Les hôpitaux de Gatineau et de Hull classés parmi les 10 pires urgences au Québec
Camille Turgeon | 16 avril 2026
Selon le palmarès du Journal de Montréal, les patients gatinois passent en moyenne une journée complète sur une civière avant d’être pris en charge.
En moyenne, à l’Hôpital de Gatineau, l’attente grimpe à 24 heures et 1 minute. À l’Hôpital de Hull, ce n’est guère mieux avec 23 heures et 48 minutes.
Qui plus est, selon Action Santé Outaouais, ces chiffres seraient loin de révéler toute l’ampleur du problème.
Les statistiques d’attente aux urgences prennent seulement en compte les personnes qui demeurent sur les lieux jusqu’à leur prise en charge.
Ainsi, les personnes qui s’y présentent et qui attendent plusieurs heures avant de décider de quitter l’hôpital ne sont pas comptabilisées.
Si certains trouvent qu’ils n’ont d’autre choix que d’attendre, d’autres lancent un cri du cœur pour que ça change, surtout relativement aux problèmes de santé mentale.

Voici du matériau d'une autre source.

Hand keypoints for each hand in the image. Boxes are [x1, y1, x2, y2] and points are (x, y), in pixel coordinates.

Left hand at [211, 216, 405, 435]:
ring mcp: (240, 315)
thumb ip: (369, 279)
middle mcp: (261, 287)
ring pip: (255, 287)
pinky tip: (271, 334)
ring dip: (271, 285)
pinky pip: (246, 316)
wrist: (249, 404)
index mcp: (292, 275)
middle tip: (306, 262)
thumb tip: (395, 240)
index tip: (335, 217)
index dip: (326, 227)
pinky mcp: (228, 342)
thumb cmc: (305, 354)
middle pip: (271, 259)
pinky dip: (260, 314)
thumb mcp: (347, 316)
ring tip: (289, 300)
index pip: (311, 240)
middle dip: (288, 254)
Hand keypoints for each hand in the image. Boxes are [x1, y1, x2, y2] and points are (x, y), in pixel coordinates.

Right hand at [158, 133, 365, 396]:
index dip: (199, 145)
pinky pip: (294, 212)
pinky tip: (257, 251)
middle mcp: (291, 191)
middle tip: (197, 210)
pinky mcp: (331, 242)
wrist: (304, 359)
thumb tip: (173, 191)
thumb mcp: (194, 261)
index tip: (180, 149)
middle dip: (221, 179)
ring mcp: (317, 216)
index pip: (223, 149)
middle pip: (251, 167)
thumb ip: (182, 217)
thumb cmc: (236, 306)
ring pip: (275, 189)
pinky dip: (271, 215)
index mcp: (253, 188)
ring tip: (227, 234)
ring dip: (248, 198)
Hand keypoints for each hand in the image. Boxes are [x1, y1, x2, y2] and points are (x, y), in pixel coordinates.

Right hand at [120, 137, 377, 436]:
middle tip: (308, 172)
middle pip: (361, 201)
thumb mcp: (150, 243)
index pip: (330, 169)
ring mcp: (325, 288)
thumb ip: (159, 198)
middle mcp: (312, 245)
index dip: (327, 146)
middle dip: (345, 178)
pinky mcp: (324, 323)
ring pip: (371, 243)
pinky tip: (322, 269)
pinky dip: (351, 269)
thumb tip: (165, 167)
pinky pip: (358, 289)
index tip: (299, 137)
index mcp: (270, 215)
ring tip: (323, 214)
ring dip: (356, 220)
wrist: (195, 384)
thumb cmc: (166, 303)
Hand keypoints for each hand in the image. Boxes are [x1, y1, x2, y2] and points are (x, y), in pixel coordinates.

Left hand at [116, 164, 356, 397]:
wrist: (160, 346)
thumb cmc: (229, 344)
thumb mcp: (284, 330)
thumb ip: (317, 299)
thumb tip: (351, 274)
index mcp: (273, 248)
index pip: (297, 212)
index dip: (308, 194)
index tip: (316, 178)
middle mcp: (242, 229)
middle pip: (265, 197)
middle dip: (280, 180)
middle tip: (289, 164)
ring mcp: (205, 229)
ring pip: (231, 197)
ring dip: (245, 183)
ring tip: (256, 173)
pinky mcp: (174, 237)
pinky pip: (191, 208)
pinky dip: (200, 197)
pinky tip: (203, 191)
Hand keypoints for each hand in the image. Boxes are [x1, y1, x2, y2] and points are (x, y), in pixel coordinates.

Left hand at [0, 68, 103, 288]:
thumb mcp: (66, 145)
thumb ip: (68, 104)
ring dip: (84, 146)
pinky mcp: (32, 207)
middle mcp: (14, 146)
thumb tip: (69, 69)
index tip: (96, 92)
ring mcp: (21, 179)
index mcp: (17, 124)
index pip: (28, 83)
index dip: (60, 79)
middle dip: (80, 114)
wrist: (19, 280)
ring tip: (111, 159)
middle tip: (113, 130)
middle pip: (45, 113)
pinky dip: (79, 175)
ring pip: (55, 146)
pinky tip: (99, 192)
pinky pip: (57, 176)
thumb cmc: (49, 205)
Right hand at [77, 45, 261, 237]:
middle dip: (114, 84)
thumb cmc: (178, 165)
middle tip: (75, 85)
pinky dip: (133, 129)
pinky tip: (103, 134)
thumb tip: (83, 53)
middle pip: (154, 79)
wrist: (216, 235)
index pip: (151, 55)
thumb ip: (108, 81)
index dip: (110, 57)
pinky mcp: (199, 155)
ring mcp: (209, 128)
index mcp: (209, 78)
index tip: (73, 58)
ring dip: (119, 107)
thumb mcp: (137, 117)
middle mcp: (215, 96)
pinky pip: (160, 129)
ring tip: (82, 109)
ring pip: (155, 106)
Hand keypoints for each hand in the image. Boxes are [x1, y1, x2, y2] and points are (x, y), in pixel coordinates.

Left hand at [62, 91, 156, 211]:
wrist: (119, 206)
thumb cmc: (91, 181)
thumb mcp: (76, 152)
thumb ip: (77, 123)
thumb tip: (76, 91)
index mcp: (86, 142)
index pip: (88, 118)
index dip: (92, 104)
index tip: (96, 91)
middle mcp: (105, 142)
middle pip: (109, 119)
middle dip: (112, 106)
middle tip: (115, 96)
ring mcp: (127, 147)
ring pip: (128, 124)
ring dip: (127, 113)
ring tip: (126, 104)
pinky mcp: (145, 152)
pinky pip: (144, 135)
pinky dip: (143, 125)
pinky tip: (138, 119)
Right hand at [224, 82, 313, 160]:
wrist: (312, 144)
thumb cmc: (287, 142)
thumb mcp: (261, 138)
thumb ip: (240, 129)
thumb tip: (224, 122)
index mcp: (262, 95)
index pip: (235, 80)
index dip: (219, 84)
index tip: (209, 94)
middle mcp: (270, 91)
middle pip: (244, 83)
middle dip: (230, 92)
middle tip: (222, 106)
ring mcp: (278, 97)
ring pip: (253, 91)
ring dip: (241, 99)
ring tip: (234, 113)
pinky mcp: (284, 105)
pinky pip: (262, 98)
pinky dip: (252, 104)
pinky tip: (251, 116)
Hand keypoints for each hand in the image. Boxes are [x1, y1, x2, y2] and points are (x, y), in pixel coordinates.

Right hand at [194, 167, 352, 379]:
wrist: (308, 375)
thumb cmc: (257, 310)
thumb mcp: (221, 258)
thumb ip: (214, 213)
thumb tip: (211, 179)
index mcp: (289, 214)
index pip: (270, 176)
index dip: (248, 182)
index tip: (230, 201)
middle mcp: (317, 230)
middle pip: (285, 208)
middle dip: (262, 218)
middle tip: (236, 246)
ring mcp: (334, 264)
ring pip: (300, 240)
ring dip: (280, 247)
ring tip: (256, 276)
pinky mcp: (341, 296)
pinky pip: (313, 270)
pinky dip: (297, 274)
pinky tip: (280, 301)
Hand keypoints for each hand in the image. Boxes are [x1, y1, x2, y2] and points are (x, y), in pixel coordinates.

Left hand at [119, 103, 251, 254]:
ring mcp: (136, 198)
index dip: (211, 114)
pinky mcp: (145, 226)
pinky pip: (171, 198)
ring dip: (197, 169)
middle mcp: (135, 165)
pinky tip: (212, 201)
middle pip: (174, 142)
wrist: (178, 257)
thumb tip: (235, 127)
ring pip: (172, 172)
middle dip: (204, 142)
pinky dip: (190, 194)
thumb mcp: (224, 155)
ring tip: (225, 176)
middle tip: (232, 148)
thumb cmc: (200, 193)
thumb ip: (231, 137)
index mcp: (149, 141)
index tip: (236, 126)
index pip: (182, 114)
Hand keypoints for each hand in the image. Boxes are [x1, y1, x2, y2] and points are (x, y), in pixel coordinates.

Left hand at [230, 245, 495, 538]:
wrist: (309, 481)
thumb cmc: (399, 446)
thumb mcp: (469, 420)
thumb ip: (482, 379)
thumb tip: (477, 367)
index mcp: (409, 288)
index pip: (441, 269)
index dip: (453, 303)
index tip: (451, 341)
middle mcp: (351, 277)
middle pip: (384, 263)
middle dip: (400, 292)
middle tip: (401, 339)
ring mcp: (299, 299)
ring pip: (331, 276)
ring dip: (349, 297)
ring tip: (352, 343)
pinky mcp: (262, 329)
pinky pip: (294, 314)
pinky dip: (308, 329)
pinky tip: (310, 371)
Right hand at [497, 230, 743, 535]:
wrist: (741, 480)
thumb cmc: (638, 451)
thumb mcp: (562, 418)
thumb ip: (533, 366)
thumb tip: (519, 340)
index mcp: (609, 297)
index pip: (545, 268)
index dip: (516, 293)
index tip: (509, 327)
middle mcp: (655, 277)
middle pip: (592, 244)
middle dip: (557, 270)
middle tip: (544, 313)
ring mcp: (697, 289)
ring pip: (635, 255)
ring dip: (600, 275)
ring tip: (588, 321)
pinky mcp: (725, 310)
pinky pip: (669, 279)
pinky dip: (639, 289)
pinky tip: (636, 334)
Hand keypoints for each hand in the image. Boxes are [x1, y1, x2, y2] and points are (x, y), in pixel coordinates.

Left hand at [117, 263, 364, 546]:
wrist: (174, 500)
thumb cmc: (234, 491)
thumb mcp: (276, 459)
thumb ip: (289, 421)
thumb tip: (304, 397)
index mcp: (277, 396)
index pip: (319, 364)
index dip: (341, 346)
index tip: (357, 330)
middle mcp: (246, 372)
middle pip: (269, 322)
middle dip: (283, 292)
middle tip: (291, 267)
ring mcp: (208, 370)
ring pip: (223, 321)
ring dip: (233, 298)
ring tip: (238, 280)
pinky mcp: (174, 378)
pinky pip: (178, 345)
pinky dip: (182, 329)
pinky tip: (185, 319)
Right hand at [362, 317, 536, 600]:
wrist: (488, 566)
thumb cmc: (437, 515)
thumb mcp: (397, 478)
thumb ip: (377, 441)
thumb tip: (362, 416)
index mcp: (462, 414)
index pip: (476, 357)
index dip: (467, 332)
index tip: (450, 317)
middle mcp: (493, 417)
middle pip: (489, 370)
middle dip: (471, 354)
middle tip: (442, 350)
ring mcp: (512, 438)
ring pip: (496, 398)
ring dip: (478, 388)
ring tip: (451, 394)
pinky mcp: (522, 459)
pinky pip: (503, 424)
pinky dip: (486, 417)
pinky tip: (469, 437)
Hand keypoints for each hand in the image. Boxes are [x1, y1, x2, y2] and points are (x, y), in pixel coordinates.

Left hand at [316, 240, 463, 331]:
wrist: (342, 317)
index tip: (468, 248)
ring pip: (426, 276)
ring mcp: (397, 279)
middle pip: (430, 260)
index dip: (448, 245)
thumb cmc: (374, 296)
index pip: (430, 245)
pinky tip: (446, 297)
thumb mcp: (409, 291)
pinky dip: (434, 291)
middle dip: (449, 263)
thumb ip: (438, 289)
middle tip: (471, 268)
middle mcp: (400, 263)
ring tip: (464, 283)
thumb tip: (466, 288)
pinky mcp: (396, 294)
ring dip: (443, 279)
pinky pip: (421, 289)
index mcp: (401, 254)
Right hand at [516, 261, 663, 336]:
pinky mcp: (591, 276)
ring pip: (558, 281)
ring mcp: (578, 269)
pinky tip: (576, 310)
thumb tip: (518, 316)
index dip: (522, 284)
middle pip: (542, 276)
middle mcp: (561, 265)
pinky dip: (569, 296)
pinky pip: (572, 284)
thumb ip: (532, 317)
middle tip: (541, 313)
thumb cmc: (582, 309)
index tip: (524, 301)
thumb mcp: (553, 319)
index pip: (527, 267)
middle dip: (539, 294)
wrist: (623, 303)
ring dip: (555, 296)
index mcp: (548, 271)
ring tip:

Le Centre intégré de santé et de services sociaux de l’Outaouais explique que la durée de séjour sur civière est influencée par le manque de lits disponibles sur les étages, la complexité croissante des patients ainsi que les défis persistants de main-d’œuvre.
Ces derniers sont particulièrement marqués en Outaouais.
Les compressions budgétaires liées à la réforme de Santé Québec ne feraient qu’aggraver la crise, d’après la coalition SOS Outaouais.
Santé Québec aurait mentionné ne plus suivre l’historique du financement passé puis avoir la capacité d’ajuster les montants dans les régions, ce qui ne serait pas le cas dans la région, selon le porte-parole de SOS Outaouais.
Et si Santé Québec aurait réduit les compressions budgétaires pour l’Outaouais, la région ne ferait tout de même pas de gains.
Au cours de la dernière année, le CISSSO dit avoir mis en place des mesures pour réduire l’attente :
- Amélioration de la fluidité hospitalière et de la planification des congés;
- Suivi serré des séjours et des admissions;
- Collaboration avec les directions cliniques pour optimiser l’utilisation des lits disponibles.
Avec les renseignements de Kémilia Laliberté.